I am struggling with exporting quantized model from PyTorch to Caffe2. For now it is clear that previously quantized model should be traced then exported via ONNX to Caffe2. But what if it is impossible (for some reason) to trace some part of the network which might be non-quantized? Could we possibly mix TorchScript module and eager mode modules in ONNX export?

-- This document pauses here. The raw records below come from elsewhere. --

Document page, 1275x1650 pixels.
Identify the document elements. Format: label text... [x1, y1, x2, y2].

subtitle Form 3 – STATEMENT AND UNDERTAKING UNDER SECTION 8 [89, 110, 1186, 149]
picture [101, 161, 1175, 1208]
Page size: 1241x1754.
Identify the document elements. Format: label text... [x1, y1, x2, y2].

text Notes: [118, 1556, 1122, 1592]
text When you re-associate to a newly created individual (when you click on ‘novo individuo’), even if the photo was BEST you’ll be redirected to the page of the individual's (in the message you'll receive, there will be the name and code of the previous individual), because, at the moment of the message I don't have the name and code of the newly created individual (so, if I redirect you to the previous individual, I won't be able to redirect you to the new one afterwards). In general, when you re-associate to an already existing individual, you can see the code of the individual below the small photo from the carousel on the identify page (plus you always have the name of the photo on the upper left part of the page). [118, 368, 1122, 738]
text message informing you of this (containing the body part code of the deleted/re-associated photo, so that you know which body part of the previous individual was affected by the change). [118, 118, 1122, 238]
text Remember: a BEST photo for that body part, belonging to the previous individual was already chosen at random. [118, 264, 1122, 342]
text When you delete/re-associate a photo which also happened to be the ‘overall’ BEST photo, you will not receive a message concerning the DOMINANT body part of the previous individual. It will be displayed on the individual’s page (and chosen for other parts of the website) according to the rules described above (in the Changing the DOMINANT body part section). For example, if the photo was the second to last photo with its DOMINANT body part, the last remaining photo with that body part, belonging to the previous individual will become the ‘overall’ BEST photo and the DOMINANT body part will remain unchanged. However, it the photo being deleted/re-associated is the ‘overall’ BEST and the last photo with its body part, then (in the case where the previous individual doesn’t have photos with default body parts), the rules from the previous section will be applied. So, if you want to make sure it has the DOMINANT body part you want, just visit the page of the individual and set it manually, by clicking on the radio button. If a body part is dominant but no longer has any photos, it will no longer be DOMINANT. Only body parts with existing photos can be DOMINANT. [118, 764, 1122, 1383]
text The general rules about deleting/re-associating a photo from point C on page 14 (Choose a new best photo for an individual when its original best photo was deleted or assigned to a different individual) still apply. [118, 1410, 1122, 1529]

Also I have other question but it is not related to the topic name. I’ve also tried to convert whole traced model but ONNX throws an errors, that I unable to understand. The steps are the following:

I’ve traced quantized PyTorch model
Called torch.onnx.export with opset_version=11, operator_export_type=OperatorExportTypes.ONNX_ATEN_FALLBACK

That produces an error:

  File "./tools/torchscript_converter.py", line 118, in <module>
    onnx_model = export_onnx_model_with_torchscript(cfg, torch_model, first_batch)
  File "/root/some_detectron2/detectron2/export/api.py", line 180, in export_onnx_model_with_torchscript
    return Caffe2Tracer(cfg, model, inputs).export_onnx_with_torchscript()
  File "/root/some_detectron2/detectron2/export/api.py", line 138, in export_onnx_with_torchscript
    return export_onnx_model_impl(traced_model, (inputs,))
  File "/root/some_detectron2/detectron2/export/caffe2_export.py", line 67, in export_onnx_model
    export_params=True,
  File "/root/anaconda2/envs/pytorch-gpu/lib/python3.7/site-packages/torch/onnx/__init__.py", line 172, in export
    custom_opsets, enable_onnx_checker, use_external_data_format)
  File "/root/anaconda2/envs/pytorch-gpu/lib/python3.7/site-packages/torch/onnx/utils.py", line 92, in export
    use_external_data_format=use_external_data_format)
  File "/root/anaconda2/envs/pytorch-gpu/lib/python3.7/site-packages/torch/onnx/utils.py", line 552, in _export
    _check_onnx_proto(proto)
RuntimeError: Attribute 'kernel_shape' is expected to have field 'ints'

==> Context: Bad node spec: input: "441" input: "7" output: "442" op_type: "Conv" attribute { name: "dilations" ints: 1 ints: 1 type: INTS } attribute { name: "group" i: 32 type: INT } attribute { name: "
kernel_shape" type: INTS } attribute { name: "pads" ints: 1 ints: 1 ints: 1 ints: 1 type: INTS } attribute { name: "strides" ints: 1 ints: 1 type: INTS }

And the debug logs there is:

...
  %442 : Tensor = onnx::Conv[dilations=[1, 1], group=32, kernel_shape=annotate(List[int], []), pads=[1, 1, 1, 1], strides=[1, 1]](%441, %7) # /root/anaconda2/envs/pytorch-gpu/lib/python3.7/site-packages/$
orch/nn/modules/conv.py:348:0
  %443 : Tensor = onnx::BatchNormalization[epsilon=1.0000000000000001e-05, momentum=0.90000000000000002](%442, %8, %9, %10, %11) # /root/anaconda2/envs/pytorch-gpu/lib/python3.7/site-packages/torch/nn/fu$
ctional.py:1957:0
  %444 : Tensor = onnx::Relu(%443) # /root/anaconda2/envs/pytorch-gpu/lib/python3.7/site-packages/torch/nn/functional.py:1061:0
...

If it is impossible to tell what’s wrong, could you please guide me how to localize an issue?